Interpol Our Love To Admire

[Capitol; 2007]

Styles: gloom and groomed, Modest Mouse-level major label pap, herpetic bass lines
Others: Kitchens of Distinction, The Chameleons

No thanks. Nearly three years have elapsed since any new material has surfaced, and the best the gloomsters can offer up is a prolonged re-hash of songs that barely worked the first time around. Unlike sophomore effort Antics, Our Love To Admire isn’t even a contractual obligation to push off without care. But boy does it sound like one; a band phoning it in, out of steam, and running on a few lingering fumes and smoldering coals. If that were the case it would be understandable, yet not forgivable. However, this poor piece of plastic doesn't fit that description, and realizing that Interpol are aiming to impress with their major label debut is cause to audibly groan.

The NYC fashion-victim four-piece managed to turn heads with their 2002 introduction, Turn On The Bright Lights. The band fuddled around instruments they barely knew how to play, slurring out memorably crestfallen songs left and right like it wasn’t a problem in the least. Inane, unintentionally goofy lyrics, soul-draining walls of guitar, and propelling basslines served as the backbone to the album’s sound. It was a return to an aesthetic a decade removed from the forefront. Interpol received a heap of praise for the album, and at the time, it was deserved. Antics followed in 2004, with the band proving the hypothesis that even one-trick ponies can forget their defining ploy.

Our Love To Admire picks up right where Antics left off. The band is more skilled, the compositions are tighter, vocalist Paul Banks is more comfortable letting it all hang out, and nearly all the charm of those early years has been sucked away into a deep, black chasm, never to return. How they so quickly forgot what made them an endearing and intriguing band is a bona fide head-scratcher. Critics were initially apologetic over Interpol’s new sound, as there was nothing visibly wrong with it. It was simply diluted; less than what had come before but bearing the same symbols. In relation to sound and execution, this third album fits somewhere uncomfortably between the first and second. The record mixes the efficiency the band has acquired with the droning and doleful spirit of their more creative days. And it couldn’t have possibly gone more awry: Our Love To Admire sounds like a wet blanket.

The songs are abysmal and unoriginal, nearly across the board. “The Heinrich Maneuver” finds a way to be a lousier first single than “Slow Hands.” Let’s barely touch upon the wreck that is “No I In Threesome”; the title alone speaks volumes about the band’s emotional maturity and knack for choosing great song topics (hearing Banks whine the titular line is the album’s worst moment, bar none). “All Fired Up” sounds like it should have been on that other over-produced indie-gone-major record this year, We Were Dead Before The General Population Even Cared. You can tell they’re trying to do something in “Mammoth”; it just doesn’t quite pan out. But there’s more: Bassist Carlos D’s sweet licks used to be the most fundamental aspect of Interpol’s sound. But here, they’re stale and uninspired. The lyrical prowess of Banks has gone from silly, to laughable, to finally cringe-worthy. That is the wrong sort of progression. The band is devolving, or unraveling at the seam.
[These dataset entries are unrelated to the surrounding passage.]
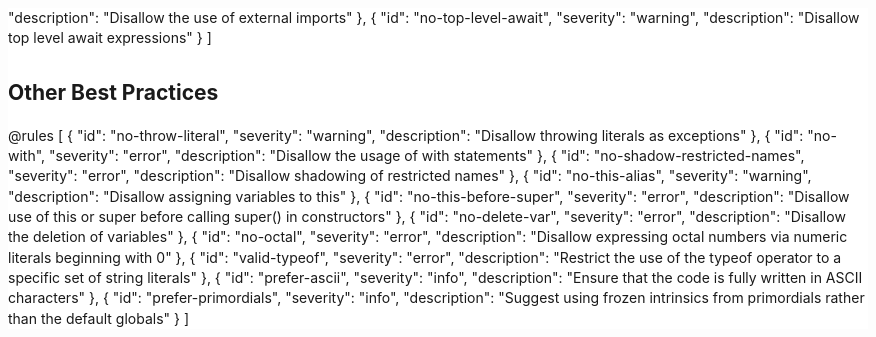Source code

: "description": "Disallow the use of external imports"
},
{
"id": "no-top-level-await",
"severity": "warning",
"description": "Disallow top level await expressions"
}
]

## Other Best Practices

@rules [
{
"id": "no-throw-literal",
"severity": "warning",
"description": "Disallow throwing literals as exceptions"
},
{
"id": "no-with",
"severity": "error",
"description": "Disallow the usage of with statements"
},
{
"id": "no-shadow-restricted-names",
"severity": "error",
"description": "Disallow shadowing of restricted names"
},
{
"id": "no-this-alias",
"severity": "warning",
"description": "Disallow assigning variables to this"
},
{
"id": "no-this-before-super",
"severity": "error",
"description": "Disallow use of this or super before calling super() in constructors"
},
{
"id": "no-delete-var",
"severity": "error",
"description": "Disallow the deletion of variables"
},
{
"id": "no-octal",
"severity": "error",
"description": "Disallow expressing octal numbers via numeric literals beginning with 0"
},
{
"id": "valid-typeof",
"severity": "error",
"description": "Restrict the use of the typeof operator to a specific set of string literals"
},
{
"id": "prefer-ascii",
"severity": "info",
"description": "Ensure that the code is fully written in ASCII characters"
},
{
"id": "prefer-primordials",
"severity": "info",
"description": "Suggest using frozen intrinsics from primordials rather than the default globals"
}
]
Concessions must be made, as the band has managed to squeeze a handful of decent tunes into the mix. “Pioneer To The Falls” is pretty good. It’s slow-grinding, well written and performed, spooky, and the closest they’ve gotten back to their roots. The record’s best is easily “Who Do You Think?” a stiflingly-paced, unconventional guitar rock anthem firing off with pistons pumping. Finally, the child-regretting sentiment of the fire-and-brimstone ballad “Scale” is downright chilling at times. So there. That’s three out of eleven. Not bad, guys.